Render the listing below as a Markdown table with the columns "Row" and "Line," numbering each line in order and leaving out blank lines.

(Stored data entries)

§

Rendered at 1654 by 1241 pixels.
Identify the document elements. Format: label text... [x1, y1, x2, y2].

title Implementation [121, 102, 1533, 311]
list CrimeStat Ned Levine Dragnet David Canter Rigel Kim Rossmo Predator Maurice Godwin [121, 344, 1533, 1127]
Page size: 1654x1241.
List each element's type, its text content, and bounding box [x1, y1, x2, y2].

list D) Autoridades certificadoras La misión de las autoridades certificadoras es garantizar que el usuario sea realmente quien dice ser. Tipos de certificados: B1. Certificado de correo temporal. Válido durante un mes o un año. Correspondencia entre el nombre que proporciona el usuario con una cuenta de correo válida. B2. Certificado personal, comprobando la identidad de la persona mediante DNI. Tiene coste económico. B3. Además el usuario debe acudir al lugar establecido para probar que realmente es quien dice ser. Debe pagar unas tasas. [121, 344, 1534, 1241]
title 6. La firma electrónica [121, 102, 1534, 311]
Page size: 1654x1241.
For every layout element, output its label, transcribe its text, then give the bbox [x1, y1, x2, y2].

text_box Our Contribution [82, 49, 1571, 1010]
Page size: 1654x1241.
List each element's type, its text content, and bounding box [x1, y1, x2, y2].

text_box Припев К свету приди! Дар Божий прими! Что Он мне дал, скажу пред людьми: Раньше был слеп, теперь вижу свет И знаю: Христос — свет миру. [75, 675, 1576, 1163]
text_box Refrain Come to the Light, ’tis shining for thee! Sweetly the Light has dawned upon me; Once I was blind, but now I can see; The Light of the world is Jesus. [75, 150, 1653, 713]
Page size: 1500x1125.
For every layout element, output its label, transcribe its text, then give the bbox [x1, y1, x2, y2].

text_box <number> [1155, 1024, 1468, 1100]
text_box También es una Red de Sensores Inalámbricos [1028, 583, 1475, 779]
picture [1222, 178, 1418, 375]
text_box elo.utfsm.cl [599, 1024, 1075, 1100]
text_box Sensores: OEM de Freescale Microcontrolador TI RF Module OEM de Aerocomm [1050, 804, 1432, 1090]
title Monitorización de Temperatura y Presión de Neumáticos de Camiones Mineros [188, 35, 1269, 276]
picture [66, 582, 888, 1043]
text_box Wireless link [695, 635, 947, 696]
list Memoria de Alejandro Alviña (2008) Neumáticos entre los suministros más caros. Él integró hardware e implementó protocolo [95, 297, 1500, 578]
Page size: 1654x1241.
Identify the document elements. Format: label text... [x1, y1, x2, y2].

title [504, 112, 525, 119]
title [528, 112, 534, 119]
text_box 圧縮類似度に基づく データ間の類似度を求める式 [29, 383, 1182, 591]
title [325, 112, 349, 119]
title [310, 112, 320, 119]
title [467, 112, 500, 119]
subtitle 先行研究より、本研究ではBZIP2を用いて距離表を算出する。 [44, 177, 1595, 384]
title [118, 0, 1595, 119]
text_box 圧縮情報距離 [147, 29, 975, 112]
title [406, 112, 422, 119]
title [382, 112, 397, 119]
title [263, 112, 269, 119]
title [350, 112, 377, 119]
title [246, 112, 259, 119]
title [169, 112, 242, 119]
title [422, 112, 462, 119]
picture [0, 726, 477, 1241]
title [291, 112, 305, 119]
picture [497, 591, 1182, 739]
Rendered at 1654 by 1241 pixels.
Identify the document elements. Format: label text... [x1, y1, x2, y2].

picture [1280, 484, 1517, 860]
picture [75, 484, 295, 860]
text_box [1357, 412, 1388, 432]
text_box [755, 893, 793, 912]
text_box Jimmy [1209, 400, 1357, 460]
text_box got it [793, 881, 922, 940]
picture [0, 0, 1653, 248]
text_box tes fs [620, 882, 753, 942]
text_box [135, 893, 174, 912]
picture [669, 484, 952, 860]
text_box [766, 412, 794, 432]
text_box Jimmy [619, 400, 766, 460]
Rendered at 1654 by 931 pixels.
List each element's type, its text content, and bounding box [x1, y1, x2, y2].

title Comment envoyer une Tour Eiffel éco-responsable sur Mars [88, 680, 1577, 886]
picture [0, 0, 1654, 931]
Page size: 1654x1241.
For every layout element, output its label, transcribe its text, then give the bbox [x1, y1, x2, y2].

§

> _WORKED ANSWER_
| Row | Line |
|---|---|
| 1 | Rendered at 1654 by 1241 pixels. |
| 2 | Identify the document elements. Format: label text... [x1, y1, x2, y2]. |
| 3 | title Implementation [121, 102, 1533, 311] |
| 4 | list CrimeStat Ned Levine Dragnet David Canter Rigel Kim Rossmo Predator Maurice Godwin [121, 344, 1533, 1127] |
| 5 | Page size: 1654x1241. |
| 6 | List each element's type, its text content, and bounding box [x1, y1, x2, y2]. |
| 7 | list D) Autoridades certificadoras La misión de las autoridades certificadoras es garantizar que el usuario sea realmente quien dice ser. Tipos de certificados: B1. Certificado de correo temporal. Válido durante un mes o un año. Correspondencia entre el nombre que proporciona el usuario con una cuenta de correo válida. B2. Certificado personal, comprobando la identidad de la persona mediante DNI. Tiene coste económico. B3. Además el usuario debe acudir al lugar establecido para probar que realmente es quien dice ser. Debe pagar unas tasas. [121, 344, 1534, 1241] |
| 8 | title 6. La firma electrónica [121, 102, 1534, 311] |
| 9 | Page size: 1654x1241. |
| 10 | For every layout element, output its label, transcribe its text, then give the bbox [x1, y1, x2, y2]. |
| 11 | text_box Our Contribution [82, 49, 1571, 1010] |
| 12 | Page size: 1654x1241. |
| 13 | List each element's type, its text content, and bounding box [x1, y1, x2, y2]. |
| 14 | text_box Припев К свету приди! Дар Божий прими! Что Он мне дал, скажу пред людьми: Раньше был слеп, теперь вижу свет И знаю: Христос — свет миру. [75, 675, 1576, 1163] |
| 15 | text_box Refrain Come to the Light, ’tis shining for thee! Sweetly the Light has dawned upon me; Once I was blind, but now I can see; The Light of the world is Jesus. [75, 150, 1653, 713] |
| 16 | Page size: 1500x1125. |
| 17 | For every layout element, output its label, transcribe its text, then give the bbox [x1, y1, x2, y2]. |
| 18 | text_box <number> [1155, 1024, 1468, 1100] |
| 19 | text_box También es una Red de Sensores Inalámbricos [1028, 583, 1475, 779] |
| 20 | picture [1222, 178, 1418, 375] |
| 21 | text_box elo.utfsm.cl [599, 1024, 1075, 1100] |
| 22 | text_box Sensores: OEM de Freescale Microcontrolador TI RF Module OEM de Aerocomm [1050, 804, 1432, 1090] |
| 23 | title Monitorización de Temperatura y Presión de Neumáticos de Camiones Mineros [188, 35, 1269, 276] |
| 24 | picture [66, 582, 888, 1043] |
| 25 | text_box Wireless link [695, 635, 947, 696] |
| 26 | list Memoria de Alejandro Alviña (2008) Neumáticos entre los suministros más caros. Él integró hardware e implementó protocolo [95, 297, 1500, 578] |
| 27 | Page size: 1654x1241. |
| 28 | Identify the document elements. Format: label text... [x1, y1, x2, y2]. |
| 29 | title [504, 112, 525, 119] |
| 30 | title [528, 112, 534, 119] |
| 31 | text_box 圧縮類似度に基づく データ間の類似度を求める式 [29, 383, 1182, 591] |
| 32 | title [325, 112, 349, 119] |
| 33 | title [310, 112, 320, 119] |
| 34 | title [467, 112, 500, 119] |
| 35 | subtitle 先行研究より、本研究ではBZIP2を用いて距離表を算出する。 [44, 177, 1595, 384] |
| 36 | title [118, 0, 1595, 119] |
| 37 | text_box 圧縮情報距離 [147, 29, 975, 112] |
| 38 | title [406, 112, 422, 119] |
| 39 | title [382, 112, 397, 119] |
| 40 | title [263, 112, 269, 119] |
| 41 | title [350, 112, 377, 119] |
| 42 | title [246, 112, 259, 119] |
| 43 | title [169, 112, 242, 119] |
| 44 | title [422, 112, 462, 119] |
| 45 | picture [0, 726, 477, 1241] |
| 46 | title [291, 112, 305, 119] |
| 47 | picture [497, 591, 1182, 739] |
| 48 | Rendered at 1654 by 1241 pixels. |
| 49 | Identify the document elements. Format: label text... [x1, y1, x2, y2]. |
| 50 | picture [1280, 484, 1517, 860] |
| 51 | picture [75, 484, 295, 860] |
| 52 | text_box [1357, 412, 1388, 432] |
| 53 | text_box [755, 893, 793, 912] |
| 54 | text_box Jimmy [1209, 400, 1357, 460] |
| 55 | text_box got it [793, 881, 922, 940] |
| 56 | picture [0, 0, 1653, 248] |
| 57 | text_box tes fs [620, 882, 753, 942] |
| 58 | text_box [135, 893, 174, 912] |
| 59 | picture [669, 484, 952, 860] |
| 60 | text_box [766, 412, 794, 432] |
| 61 | text_box Jimmy [619, 400, 766, 460] |
| 62 | Rendered at 1654 by 931 pixels. |
| 63 | List each element's type, its text content, and bounding box [x1, y1, x2, y2]. |
| 64 | title Comment envoyer une Tour Eiffel éco-responsable sur Mars [88, 680, 1577, 886] |
| 65 | picture [0, 0, 1654, 931] |
| 66 | Page size: 1654x1241. |
| 67 | For every layout element, output its label, transcribe its text, then give the bbox [x1, y1, x2, y2]. |